■ **Extract to read**
Segment Open

CURRENT MONTH (January 2020)

Consumer Finance

Bureau Announces Policy Regarding Abusive Acts or Practices

By Eric Mogilnicki and Lucy Bartholomew, Covington & Burling LLP

On January 24, 2020, the CFPB released a policy statement providing what it terms a “common-sense framework” on how it intends to apply the abusiveness standard in supervision and enforcement matters.  The Dodd-Frank Act broadly prohibits abusive acts or practices in connection with the provision of consumer financial products or services.  The policy statement follows a 2019 Bureau Symposium on Abusive Acts or Practices.

The CFPB’s policy statement identifies several principles it intends to follow in its enforcement and supervision activities including:

  • focusing on citing or challenging conduct as “abusive” in supervision and enforcement matters only when the harm to consumers outweighs the benefit;
  • generally avoiding dual pleading of both abusiveness and unfairness or deception on the basis of the same facts;
  • alleging abusive conduct in a way that will demonstrate the nexus between cited facts and the Bureau’s legal analysis; and
  • seeking Civil Monetary Penalties for abusiveness only when there has been a lack of a good-faith effort to comply with the law.

The CFPB’s policy statement does not provide substantive guidance on what “abusive” means.  Instead, the Bureau will continue on its current path of identifying and describing abusive conduct in enforcement pleadings and Supervisory Highlights. 

Additional Briefs Filed in Bureau Constitutionality Case

By Eric Mogilnicki and Lucy Bartholomew, Covington & Burling LLP

On January 22, 2020, Democratic Senators Sheldon Whitehouse, Richard Blumenthal, and Mazie Hirono filed an amicus brief at the Supreme Court in Seila Law v. Consumer Financial Protection Bureau, a case that will decide the constitutionality of the for-cause removal provision for the CFPB Director.  The Senators argue that Congress fully intended to insulate the CFPB from political influence, and that the current legal challenges reflect an effort to erode that independence. 

The same week, nearly two dozen state Attorneys General filed an amicus brief arguing for the severability of the for-cause removal position.  Attorneys General from New York, California, and the District of Columbia, among others, argue that even if the Supreme Court finds the provision unconstitutional, the proper remedy is to excise the unconstitutional portion and leave the rest of the statute and the Bureau standing.

Bureau Releases Report on Small Business Lending and the Great Recession

By Eric Mogilnicki and Lucy Bartholomew, Covington & Burling LLP

On January 23, 2020, the CFPB released a report entitled “Data Point: Small Business Lending and the Great Recession.”  The report analyzes the evolution of small business lending before, during, and after the Great Recession using data collected under the Community Reinvestment Act (“CRA”) and from the Census.  The report found that the Great Recession was so widespread that only one American county experienced small business lending growth during it.  The Report also found regional differences in increases in small business lending, with states on the East Coast and in the South recovering at a faster rate than states in the Great Plains and West.  The report notes that even by 2017, small business lending activity had not returned to pre-Great Recession levels.

Segment Closed

■ **Prompt A**
Answer these from the consumer finance update, one per line:
(i) On what date did the CFPB release its policy statement on abusive acts or practices?
(ii) Which three senators filed the amicus brief in Seila Law v. Consumer Financial Protection Bureau?
(iii) How many American counties saw small business lending grow during the Great Recession?
■ **Prompt B**
Rewrite a passage of the consumer finance update with "Forum" in place of "Symposium". Begin at the words "Bureau Announces Policy" and stop after "Acts or Practices.".

■ **Supplied information**
Segment Open

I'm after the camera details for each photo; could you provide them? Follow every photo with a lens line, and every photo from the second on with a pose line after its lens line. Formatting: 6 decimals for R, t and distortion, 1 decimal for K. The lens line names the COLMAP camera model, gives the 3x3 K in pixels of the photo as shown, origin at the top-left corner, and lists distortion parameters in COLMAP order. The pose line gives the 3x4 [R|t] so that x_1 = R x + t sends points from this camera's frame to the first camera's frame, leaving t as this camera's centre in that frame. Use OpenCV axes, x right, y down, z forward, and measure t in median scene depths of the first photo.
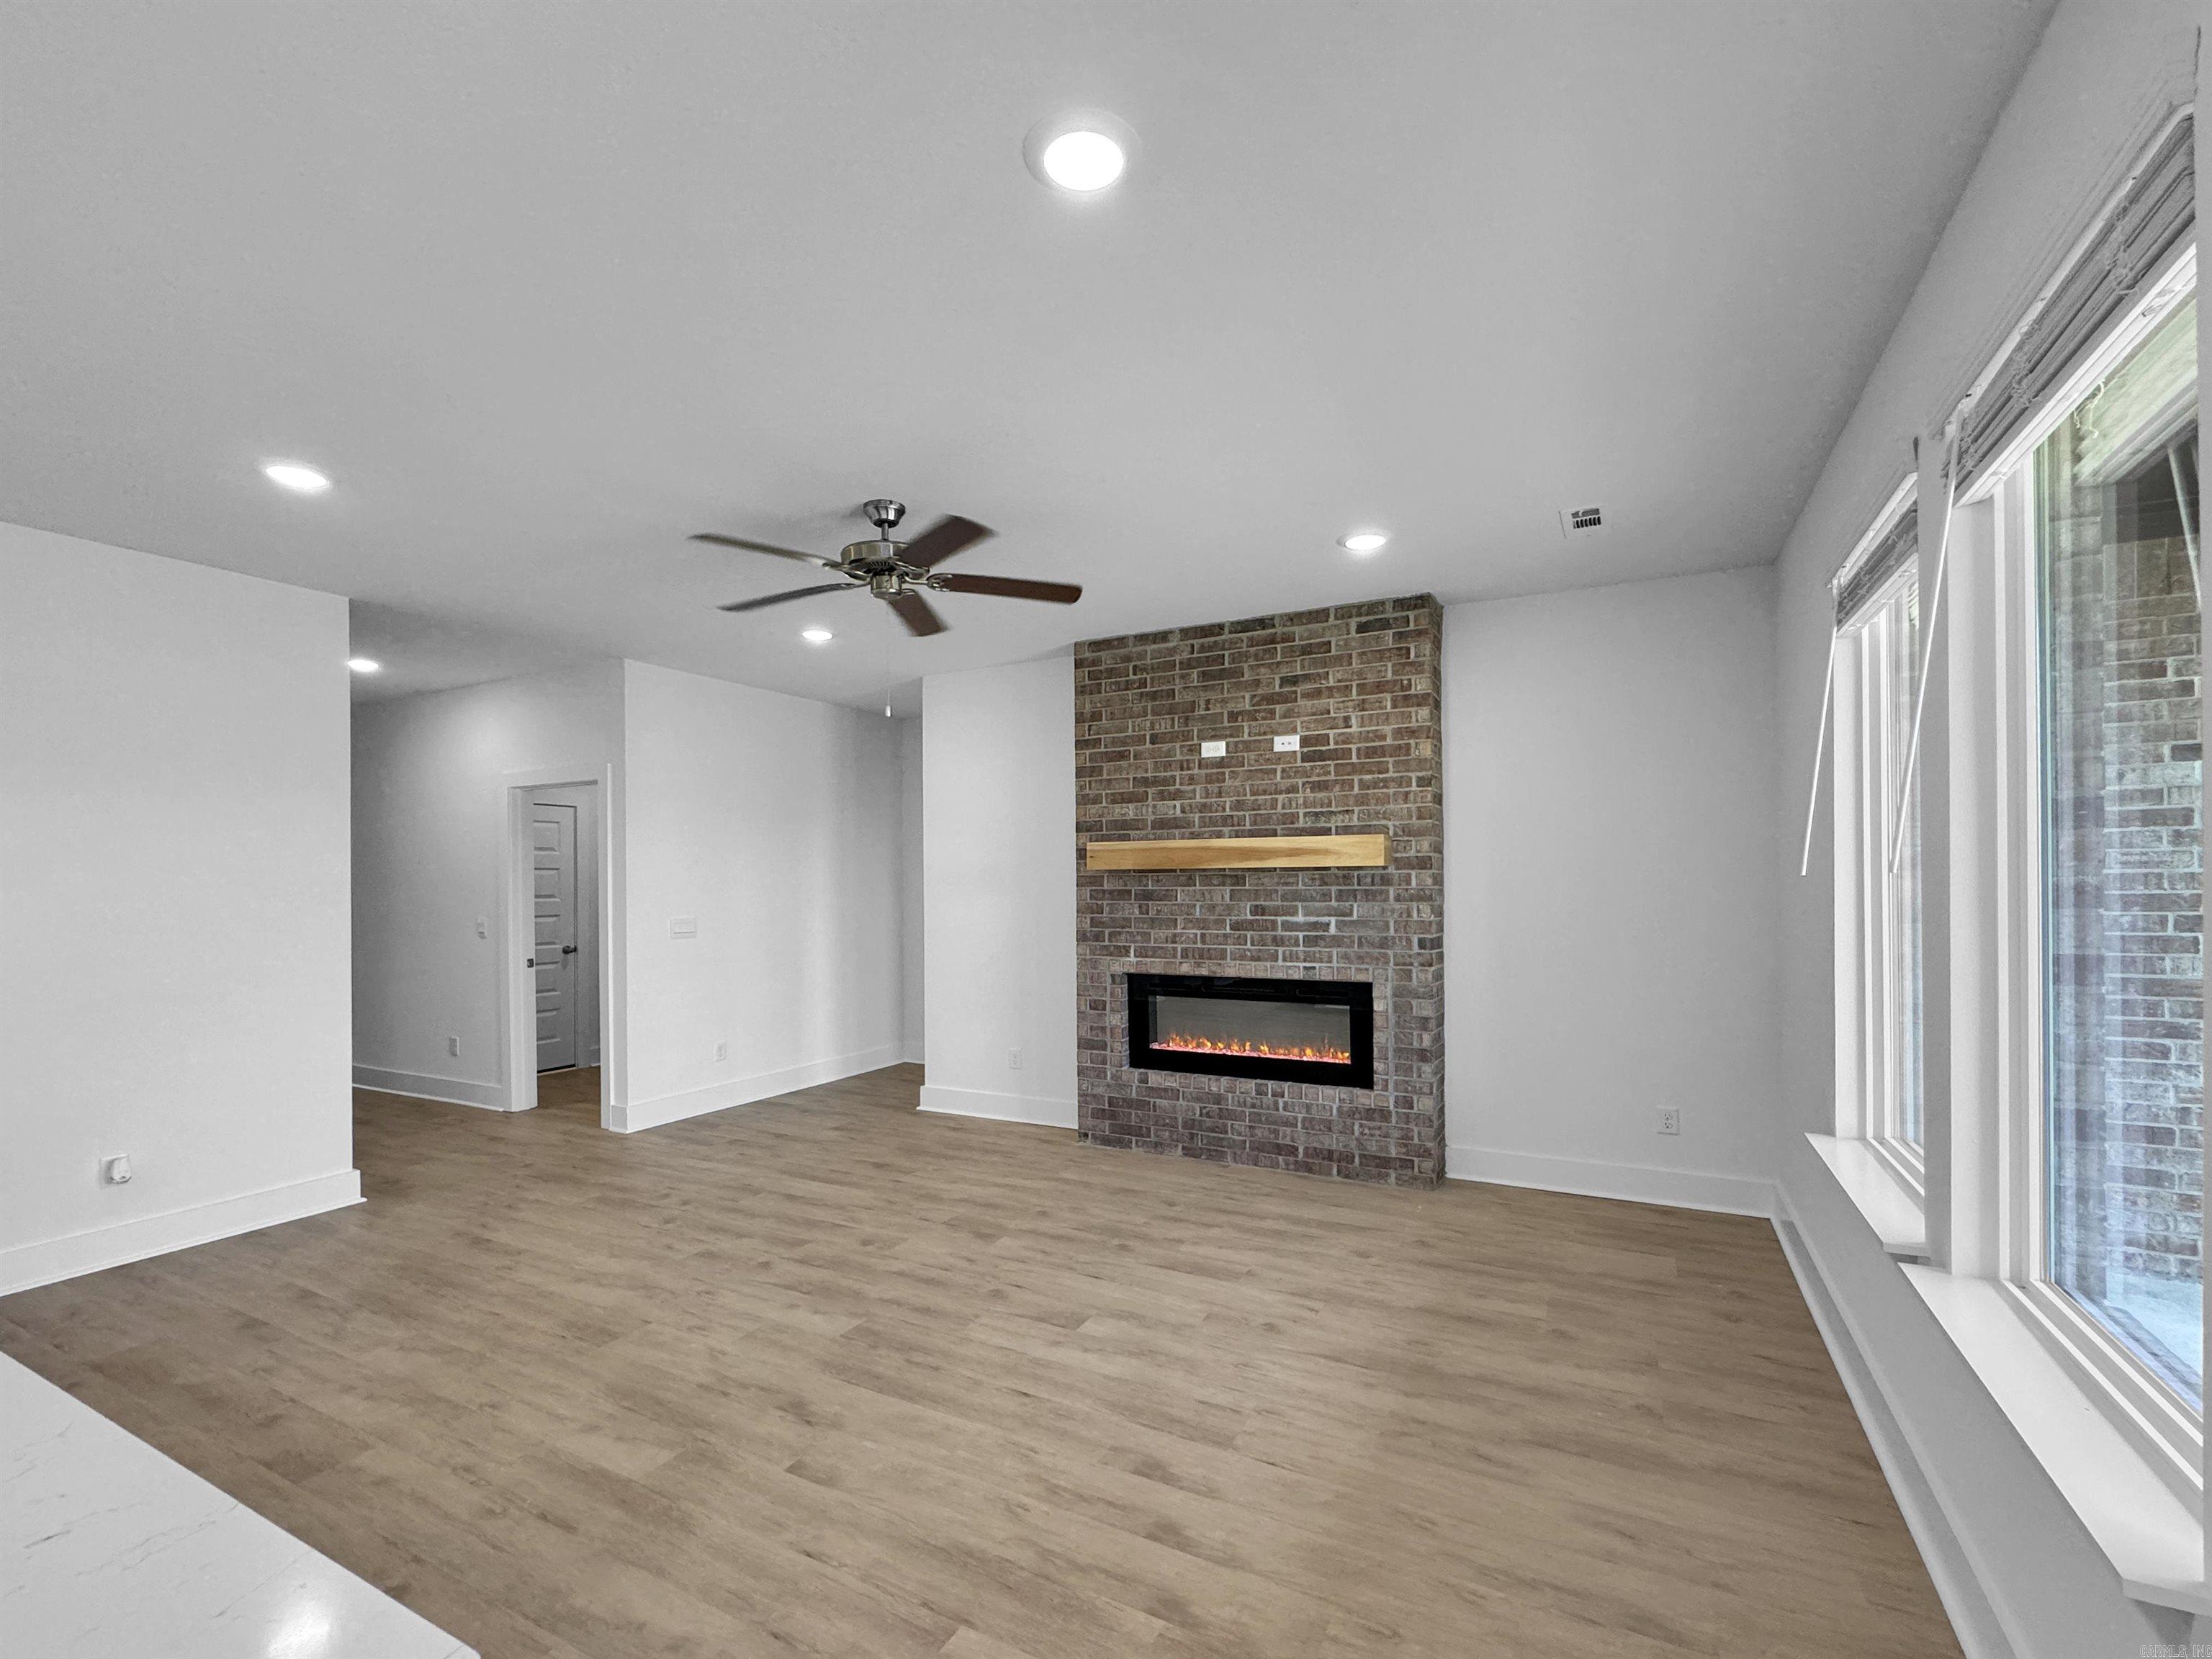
lens RADIAL K [[812.5, 0, 1033.0], [0, 812.5, 876.8], [0, 0, 1]] dist [-0.000468, -0.000016]
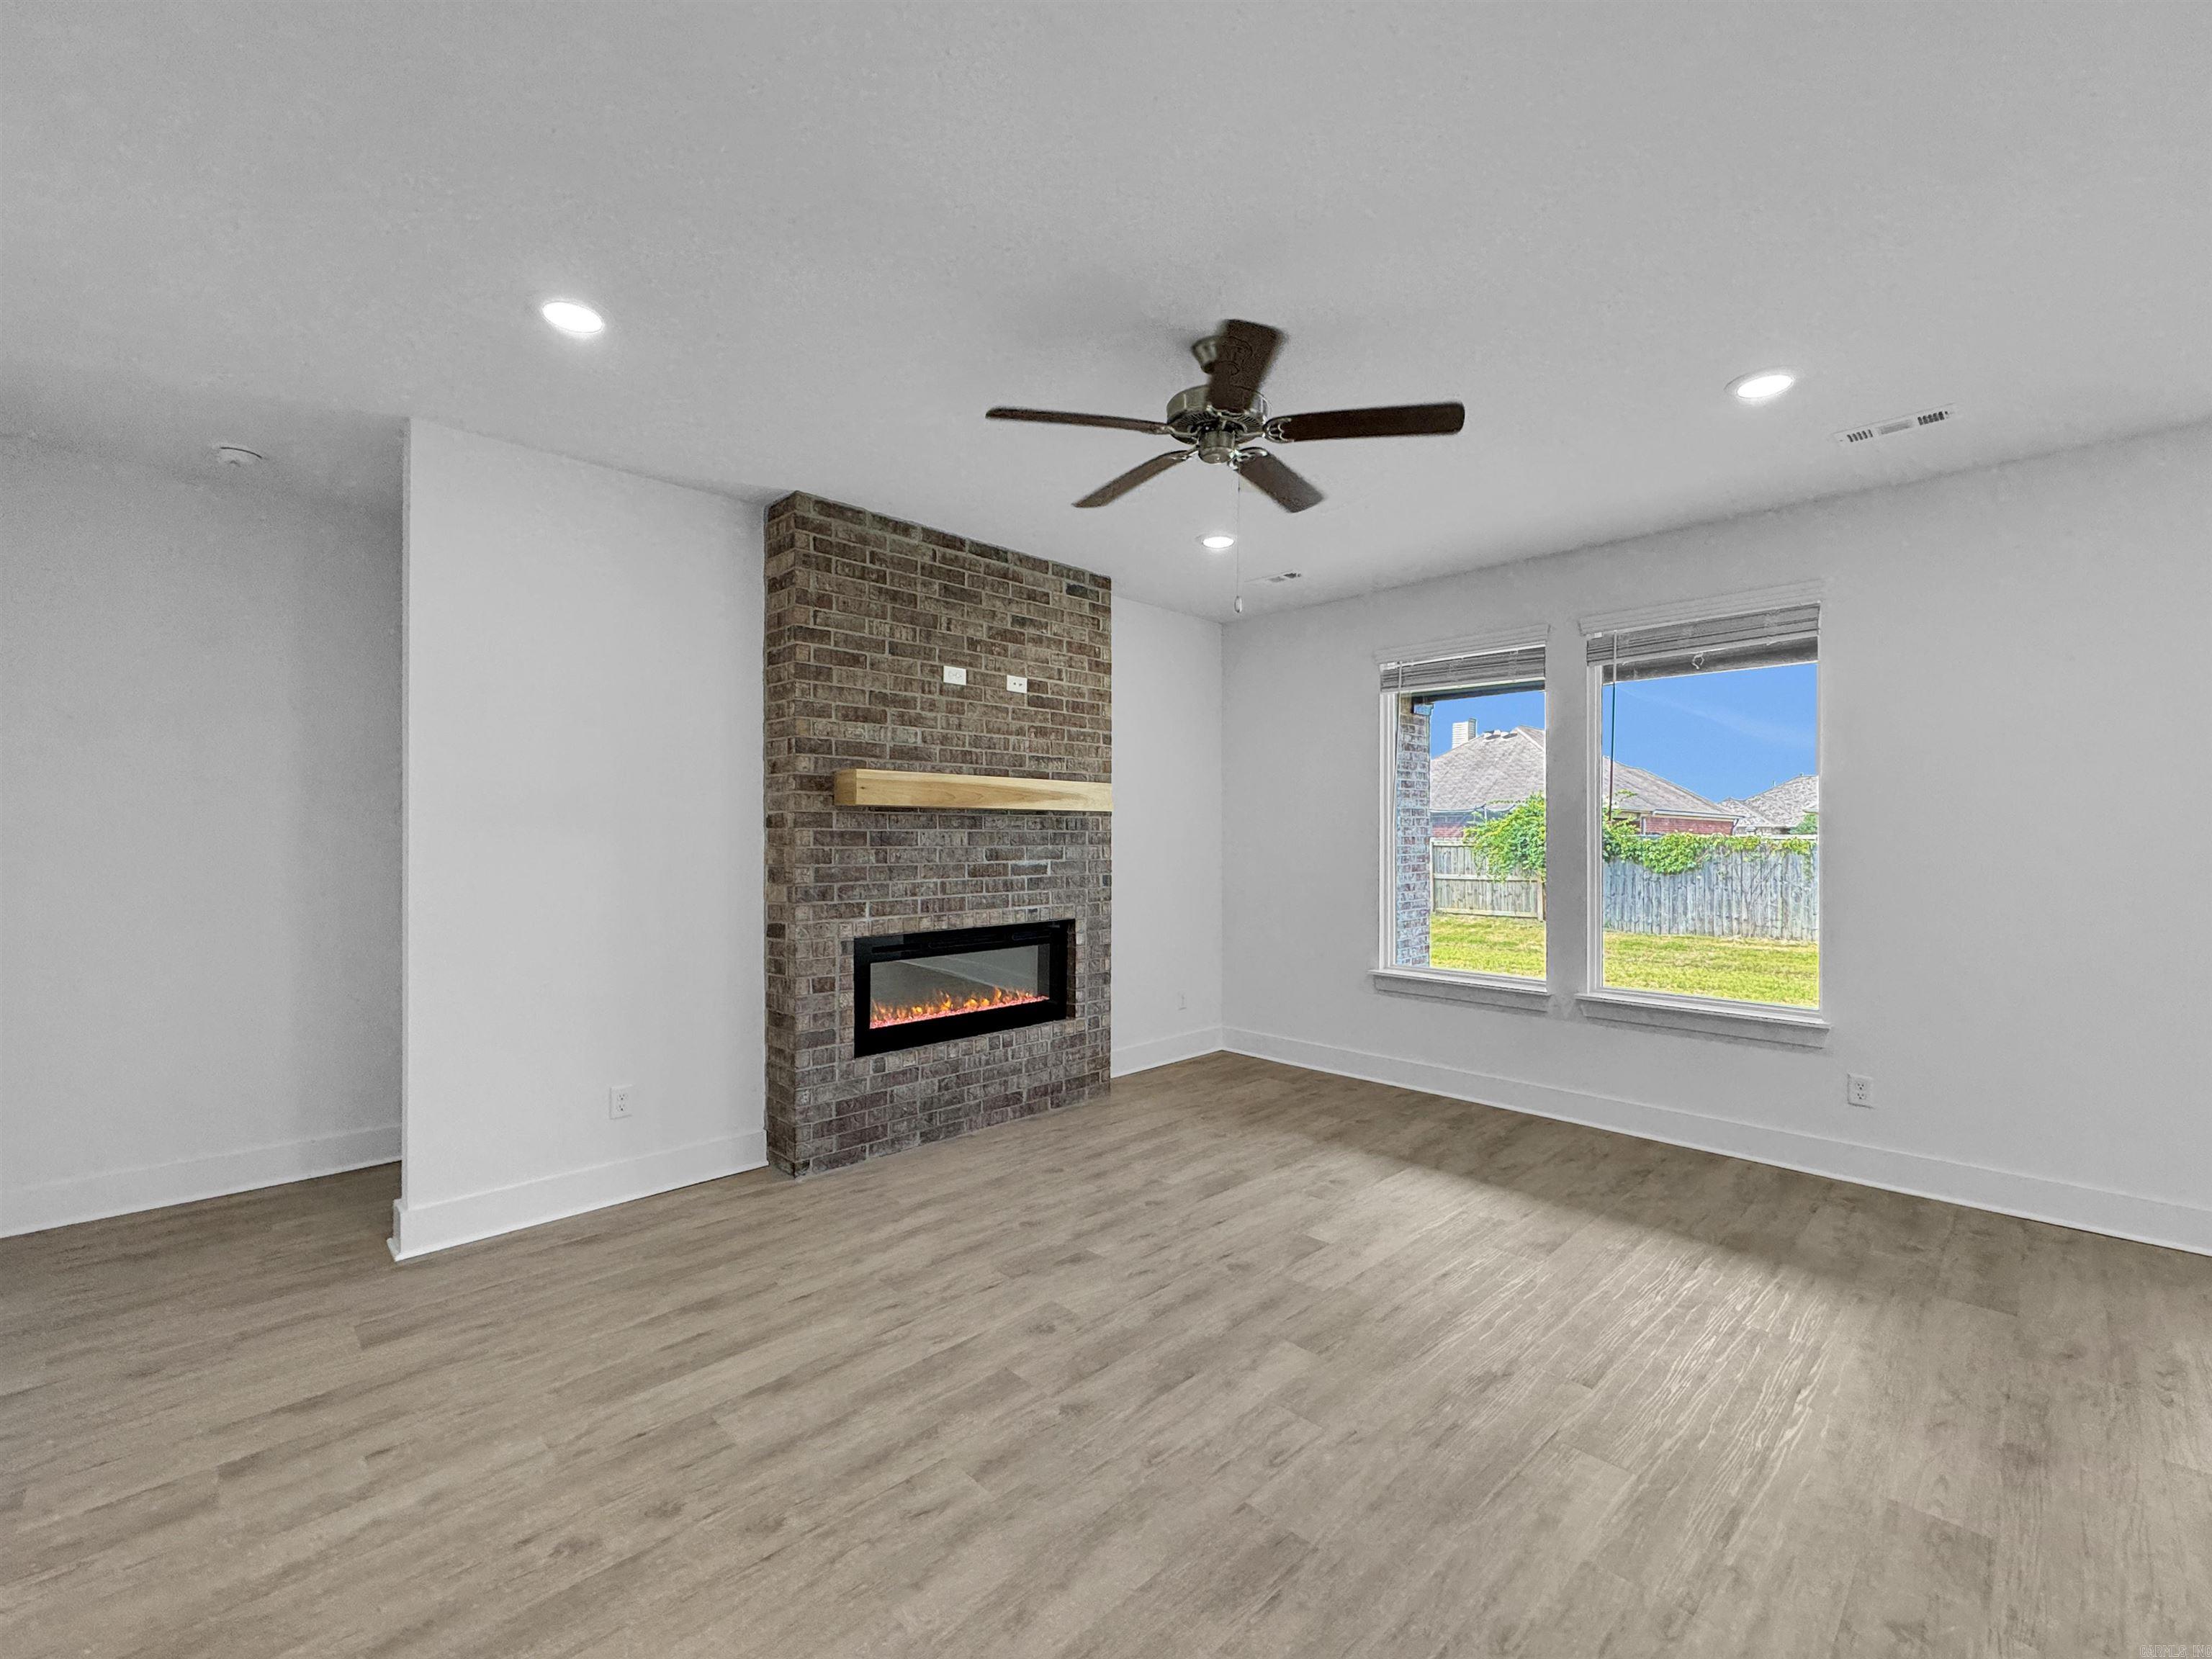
lens RADIAL K [[922.0, 0, 1106.0], [0, 922.0, 829.5], [0, 0, 1]] dist [-0.000438, 0.000069]
pose [[0.361877, 0.014871, 0.932107, -0.682184], [-0.009177, 0.999881, -0.012390, 0.024343], [-0.932181, -0.004070, 0.361971, 0.491449]]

Segment Closed

■ **Answer section A**
(i) January 24, 2020
(ii) Sheldon Whitehouse, Richard Blumenthal, and Mazie Hirono
(iii) Only one

■ **Answer section B**
Bureau Announces Policy Regarding Abusive Acts or Practices

By Eric Mogilnicki and Lucy Bartholomew, Covington & Burling LLP

On January 24, 2020, the CFPB released a policy statement providing what it terms a “common-sense framework” on how it intends to apply the abusiveness standard in supervision and enforcement matters.  The Dodd-Frank Act broadly prohibits abusive acts or practices in connection with the provision of consumer financial products or services.  The policy statement follows a 2019 Bureau Forum on Abusive Acts or Practices.